The trade-off is well-known: LSM trees give cheap writes at the cost of more expensive reads (you may have to look at multiple levels) and read amplification (the same logical key may be physically present in several files until compaction reclaims them). For a streaming workload — where every event is one write and one read of the same key — the LSM is the correct choice because the write cost dominates and the read cost is mitigated by a large block cache and a memtable that already holds the recently-written keys.

The numerical case: a B-tree on a write-heavy workload has write amplification of roughly 10–20× (every update rewrites a page). A well-tuned RocksDB has write amplification of 5–15× across all compaction levels combined, but the writes themselves are sequential — and SSDs are 50× faster at sequential writes than random writes. Why sequential matters that much: an SSD's flash translation layer (FTL) can absorb a sequential write stream into one erase block, marking it valid in one atomic step. Random writes scatter across many erase blocks, each of which has to be erased and rewritten — the dreaded "write cliff" where SSD performance drops by 10× under sustained random write load. RocksDB never asks the SSD for random writes; that is the entire point.

Embedding RocksDB — the operator-side API

Show the actual API. RocksDB ships as a C++ library with bindings for Java (used by Flink and Kafka Streams), Python (python-rocksdb), Go, and Rust. The Python flavour is enough to internalise what a streaming runtime is doing under the hood:

# state_store_demo.py — embed RocksDB inside an "operator" loop
import rocksdb, json, struct, time, os, shutil

# 1. Open a column-family-aware database. Streaming runtimes use one CF per state name.
opts = rocksdb.Options(create_if_missing=True)
opts.write_buffer_size = 64 * 1024 * 1024     # 64 MB memtable
opts.max_write_buffer_number = 3              # up to 3 memtables before stalling
opts.target_file_size_base = 64 * 1024 * 1024 # L1 file size
opts.max_background_compactions = 4

DB_PATH = "/tmp/phonepe_user_spend"
if os.path.exists(DB_PATH): shutil.rmtree(DB_PATH)
db = rocksdb.DB(DB_PATH, opts)

# 2. Helper: encode (user_id, merchant) -> bytes key. Sorted layout matters for prefix scans.
def k(user_id: int, merchant: str = "") -> bytes:
    return struct.pack(">Q", user_id) + merchant.encode("utf-8")
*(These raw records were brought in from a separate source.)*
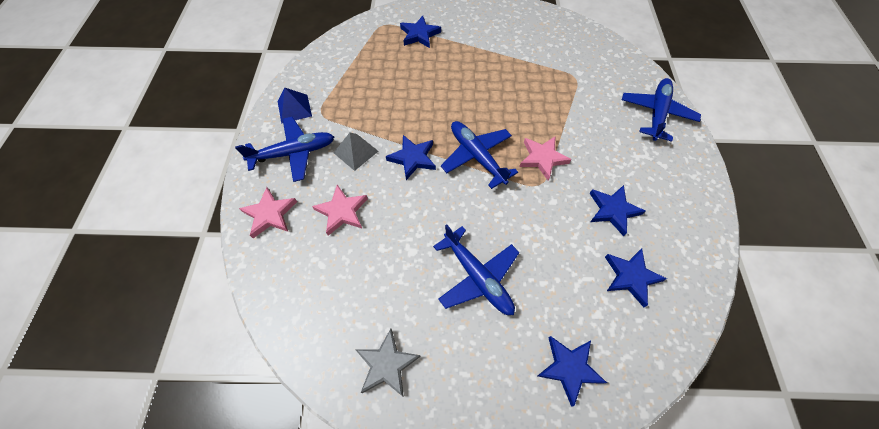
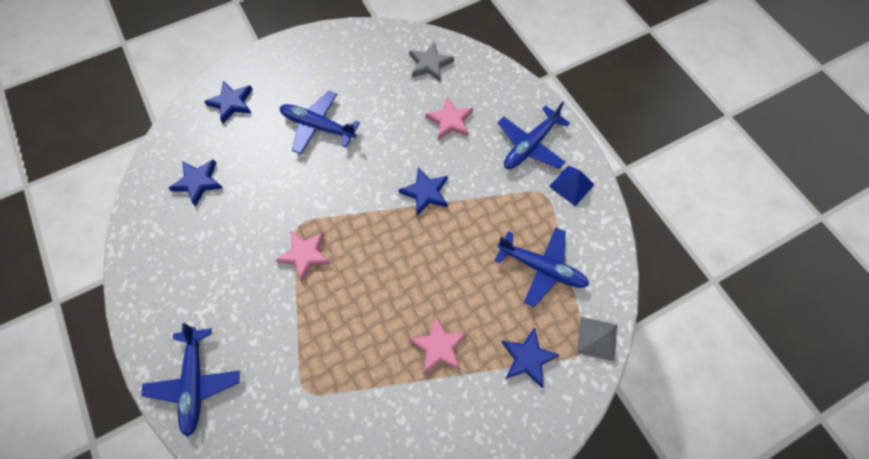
camera: 150 degrees right, 5 degrees up
(270, 214) = (501, 93): pink star -> pink star (439, 346)
(355, 152) = (480, 173): grey pyramid -> grey pyramid (597, 338)
(387, 364) = (351, 53): grey star -> grey star (430, 64)
(477, 157) = (368, 224): blue plane -> blue plane (541, 268)
(613, 210) = (224, 233): blue star -> none

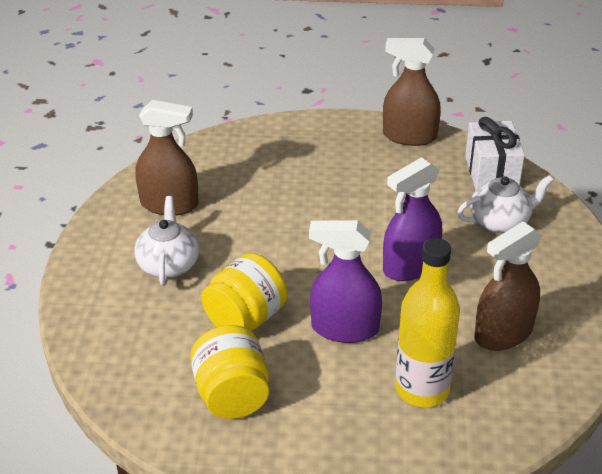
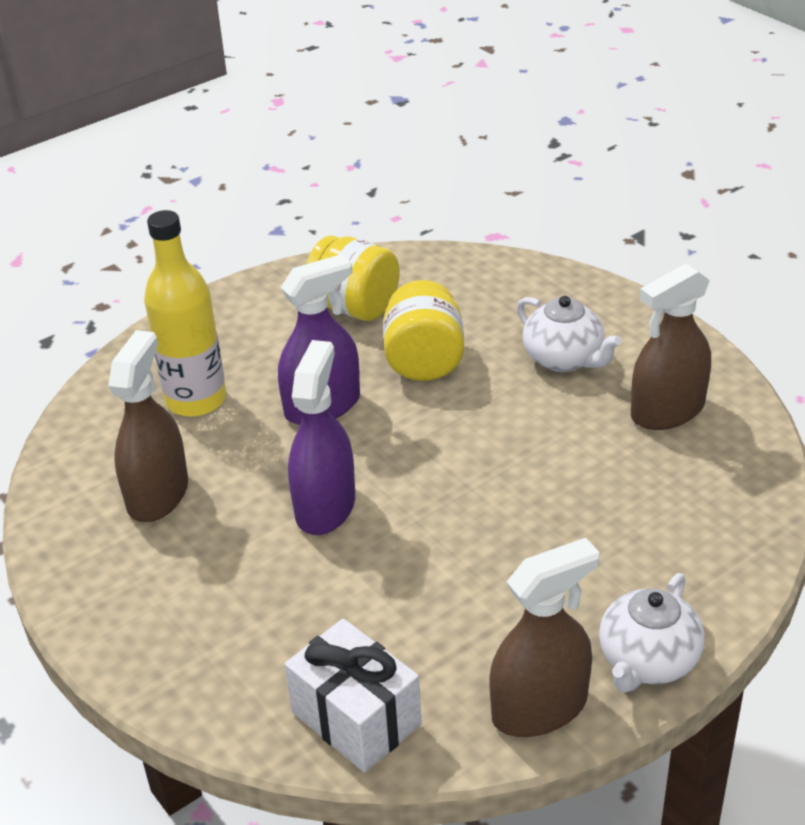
camera: 140 degrees right, 0 degrees up
(500, 222) = (272, 635): white teapot -> white teapot (647, 661)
# 3. Simulate a stream of UPI-like events flowing into the operator
events = [
    (91_000_001, "swiggy",     1240),
    (91_000_001, "flipkart",   8990),
    (91_000_001, "bookmyshow",  350),
    (91_000_002, "swiggy",      450),
    (91_000_002, "flipkart",   1200),
    (91_000_001, "swiggy",      560),  # second swiggy hit for u_001
    (91_000_003, "myntra",     2199),
]

# 4. The "operator": for each event, read the running spend, add, write back
t0 = time.time()
for user_id, merchant, amount in events:
    key   = k(user_id, merchant)
    prior = db.get(key)
    total = (struct.unpack(">Q", prior)[0] if prior else 0) + amount
    db.put(key, struct.pack(">Q", total))

# 5. Prefix scan: total spend across all merchants for user 91_000_001
prefix = struct.pack(">Q", 91_000_001)
it = db.iterkeys(); it.seek(prefix)
running = 0
for raw in it:
    if not raw.startswith(prefix): break
    val = db.get(raw)
    running += struct.unpack(">Q", val)[0]
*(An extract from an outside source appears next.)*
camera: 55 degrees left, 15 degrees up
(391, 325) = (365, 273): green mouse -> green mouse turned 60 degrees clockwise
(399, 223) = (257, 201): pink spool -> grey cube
# 6. Atomic snapshot — the runtime calls this for every checkpoint
snap = db.snapshot()
snapshot_view = db.get(k(91_000_001, "swiggy"), snapshot=snap)

print(f"per-event latency p50  : {(time.time()-t0)*1e6/len(events):.1f} µs")
print(f"u_91_000_001 swiggy    : {struct.unpack('>Q', db.get(k(91_000_001,'swiggy')))[0]} paise")
print(f"u_91_000_001 total     : {running} paise")
print(f"snapshotted swiggy     : {struct.unpack('>Q', snapshot_view)[0]} paise")
# Sample run on a 2024 Macbook Pro (M3, NVMe SSD):
$ python state_store_demo.py
per-event latency p50  : 41.2 µs
u_91_000_001 swiggy    : 1800 paise
u_91_000_001 total     : 11140 paise
snapshotted swiggy     : 1800 paise

The five lines that decide the streaming-runtime story:

Run the script and the per-event latency lands in the 30–80 microsecond range on a laptop. On a production server with NVMe and a tuned block cache, p50 is closer to 5 microseconds and p99 stays under 200 microseconds even with 200 GB of state.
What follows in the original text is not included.